A dual process for the coupled Wright-Fisher diffusion
Martina Favero, Henrik Hult, Timo Koski
TL;DR
This work derives a rigorous duality between the multi-locus, multi-allele coupled Wright-Fisher diffusion and an ancestral dual process built from L coupled ancestral selection graphs. Using a generator-based approach, the authors identify a jump-markov dual \\mathbf{N} on \\mathbb{N}^M with coalescence, mutation, single-branching, and novel double-branching events, whose rates are governed by a function k that encodes the stationary structure and selection across loci. In the special case of two loci and two alleles with parent-independent mutation, the dual rates and the diffusion's stationary density admit explicit forms, including representations via Beta and confluent hypergeometric functions. The framework extends to a general multi-locus setting and provides a path toward expansion of diffusion transition densities and inference schemes by leveraging dual genealogies.
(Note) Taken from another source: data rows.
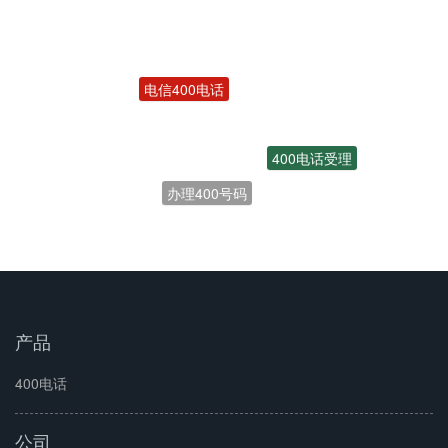
电信400电话
400电话受理
办理400号码
开通400电话
产品
400电话
公司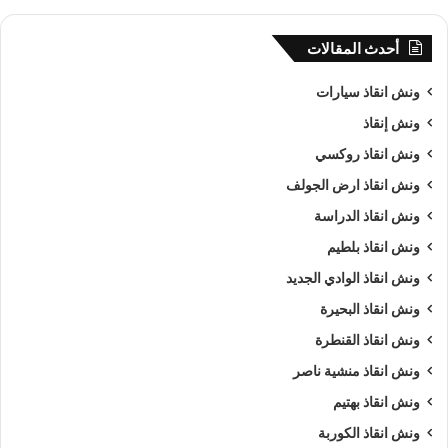
أحدث المقالات
ونش انقاذ سيارات
ونش إنقاذ
ونش انقاذ روكسي
ونش انقاذ ارض الجولف
ونش انقاذ الدراسة
ونش انقاذ بلطيم
ونش انقاذ الوادي الجديد
ونش انقاذ البحيرة
ونش انقاذ القنطرة
ونش انقاذ منشية ناصر
ونش انقاذ بهتيم
ونش انقاذ الكوربة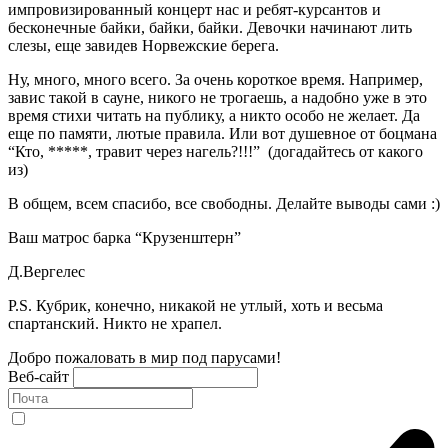
импровизированный концерт нас и ребят-курсантов и
бесконечные байки, байки, байки. Девочки начинают лить
слезы, еще завидев Норвежские берега.
Ну, много, много всего. За очень короткое время. Например,
завис такой в сауне, никого не трогаешь, а надобно уже в это
время стихи читать на публику, а никто особо не желает. Да
еще по памяти, лютые правила. Или вот душевное от боцмана
“Кто, *****, травит через нагель?!!!” (догадайтесь от какого
из)
В общем, всем спасибо, все свободны. Делайте выводы сами :)
Ваш матрос барка “Крузенштерн”
Д.Вергелес
P.S. Кубрик, конечно, никакой не утлый, хоть и весьма
спартанский. Никто не храпел.
Добро пожаловать в мир под парусами!
Веб-сайт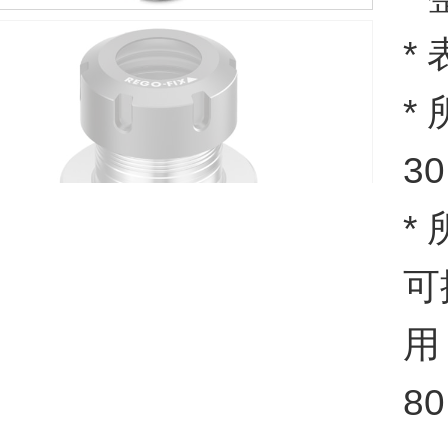
*
*
30
*
可
用
80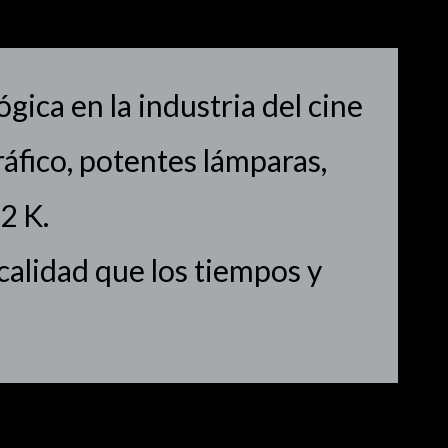
ica en la industria del cine
áfico, potentes lámparas,
2 K.
alidad que los tiempos y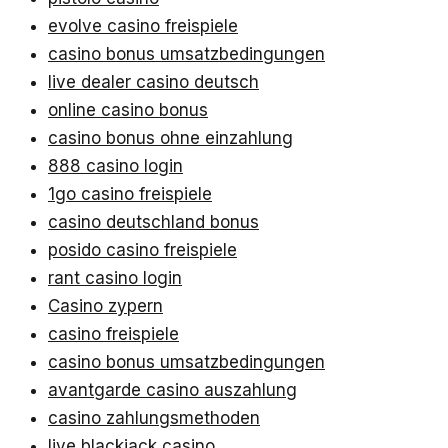
evolve casino freispiele
casino bonus umsatzbedingungen
live dealer casino deutsch
online casino bonus
casino bonus ohne einzahlung
888 casino login
1go casino freispiele
casino deutschland bonus
posido casino freispiele
rant casino login
Casino zypern
casino freispiele
casino bonus umsatzbedingungen
avantgarde casino auszahlung
casino zahlungsmethoden
live blackjack casino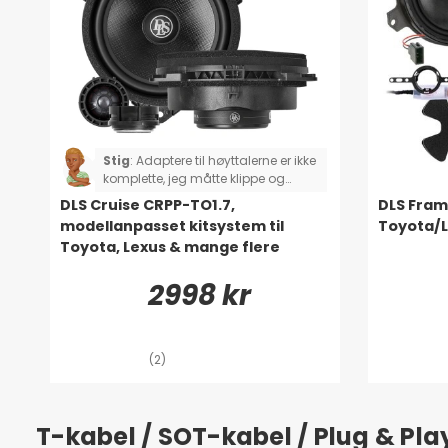
Stig
:
Adaptere til høyttalerne er ikke
komplette, jeg måtte klippe og
lodde to av høyttalerne. Gjelder
DLS Cruise CRPP-TO1.7,
DLS Fram
Toyota Rav4.
modellanpasset kitsystem til
Toyota/L
Toyota, Lexus & mange flere
2998 kr
(2)
T-kabel / SOT-kabel / Plug & Pl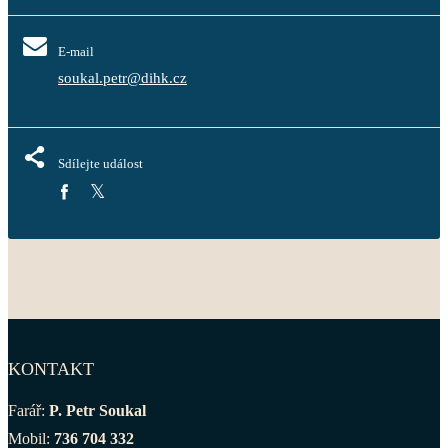
E-mail
soukal.petr@dihk.cz
Sdílejte událost
KONTAKT
Farář:
P. Petr Soukal
Mobil:
736 704 332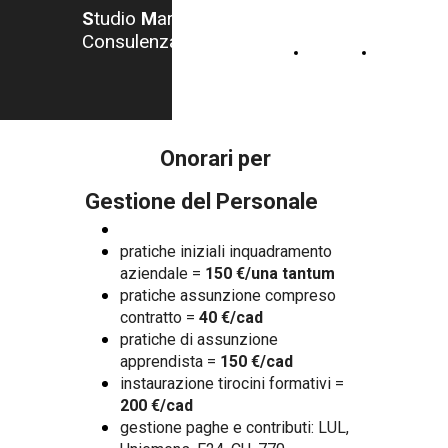
S
tudio
M
arzocchi -
Consulenza del Lavoro
HOME
CONTATTI
Onorari per
Gestione del Personale
pratiche iniziali inquadramento
aziendale =
150 €/una tantum
pratiche assunzione compreso
contratto =
40 €/cad
pratiche di assunzione
apprendista =
150 €/cad
instaurazione tirocini formativi =
200 €/cad
gestione paghe e contributi: LUL,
An explicit monotone coupling in the Appendix offers practical bounds on the dual process size, aiding numerical and analytical exploration of the model.
Abstract
The coupled Wright-Fisher diffusion is a multi-dimensional Wright-Fisher diffusion for multi-locus and multi-allelic genetic frequencies, expressed as the strong solution to a system of stochastic differential equations that are coupled in the drift, where the pairwise interaction among loci is modelled by an inter-locus selection. In this paper, an ancestral process, which is dual to the coupled Wright-Fisher diffusion, is derived. The dual process corresponds to the block counting process of coupled ancestral selection graphs, one for each locus. Jumps of the dual process arise from coalescence, mutation, single-branching, which occur at one locus at the time, and double-branching, which occur simultaneously at two loci. The coalescence and mutation rates have the typical structure of the transition rates of the Kingman coalescent process. The single-branching rate not only contains the one-locus selection parameters in a form that generalises the rates of an ancestral selection graph, but it also contains the two-locus selection parameters to include the effect of the pairwise interaction on the single loci. The double-branching rate reflects the particular structure of pairwise selection interactions of the coupled Wright-Fisher diffusion. Moreover, in the special case of two loci, two alleles, with selection and parent independent mutation, the stationary density for the coupled Wright-Fisher diffusion and the transition rates of the dual process are obtained in an explicit form.